Ecole Polytechnique, France

Dr. Vazirgiannis is a Professor at LIX, Ecole Polytechnique in France. He has conducted research in Frauenhofer and Max Planck-MPI (Germany), in INRIA/FUTURS (Paris). He has been a teaching in AUEB (Greece), Ecole Polytechnique, Telecom-Paristech, ENS (France), Tsinghua, Jiaotong Shanghai (China) and in Deusto University (Spain). His current research interests are on deep and machine learning for Graph analysis (including community detection, graph classification, clustering and embeddings, influence maximization), Text mining including Graph of Words, deep learning for word embeddings with applications to web advertising and marketing, event detection and summarization. He has active cooperation with industrial partners in the area of data analytics and machine learning for large scale data repositories in different application domains. He has supervised twenty completed PhD theses. He has published three books and more than a 200 papers in international refereed journals and conferences and received best paper awards in ACM CIKM2013 and IJCAI2018. He has organized large scale conferences in the area of Data Mining and Machine Learning (such as ECML/PKDD) while he participates in the senior PC of AI and ML conferences – such as AAAI and IJCAI. He has received the ERCIM and the Marie Curie EU fellowships, the Rhino-Bird International Academic Expert Award by Tencent and between 2015 and 2018 he lead the AXA Data Science chair.

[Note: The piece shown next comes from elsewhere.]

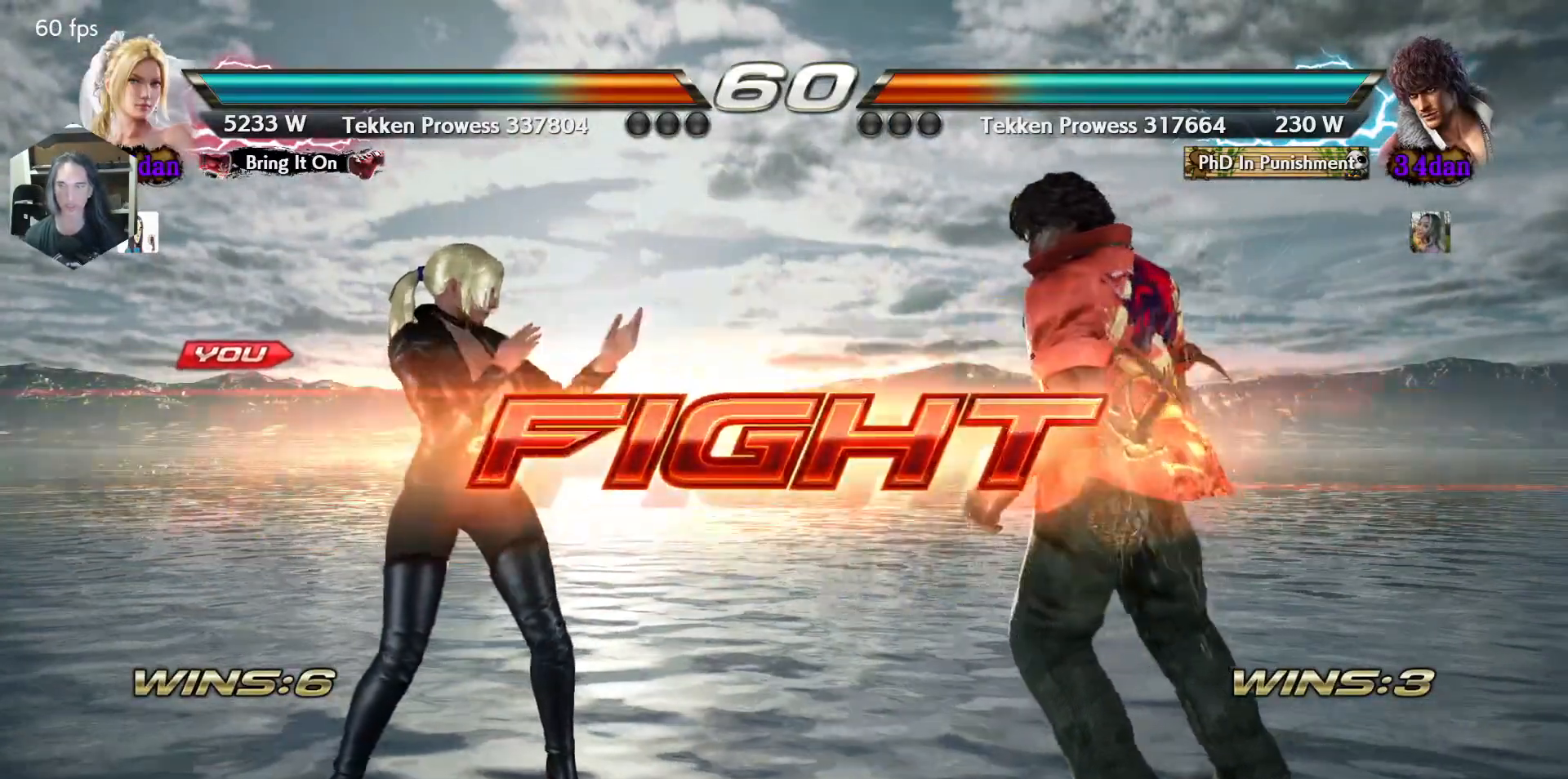
{"buttons": [], "events": [[50, "DPAD_LEFT", "up"], [117, "DPAD_LEFT", "down"], [267, "DPAD_DOWN", "down"], [300, "DPAD_DOWN", "up"], [350, "DPAD_LEFT", "up"]]}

Machine learning for Graphs based on Kernels

Graph kernels have attracted a lot of attention during the last decade, and have evolved into a rapidly developing branch of learning on structured data. During the past 20 years, the considerable research activity that occurred in the field resulted in the development of dozens of graph kernels, each focusing on specific structural properties of graphs.  Graph kernels have proven successful in a wide range of domains, ranging from social networks to bioinformatics. The goal of this presentation is to provide a unifying view of the literature on graph kernels.  In particular, we present a comprehensive overview of a wide range of graph kernels.  Furthermore, we perform an experimental evaluation of several of those kernels on publicly available datasets, and provide a comparative study. Finally, we discuss key applications of graph kernels, and outline some challenges that remain to be addressed. The experimental comparison was based on an open source python library (Grakel) we designed implementing all the known so far graph kernels.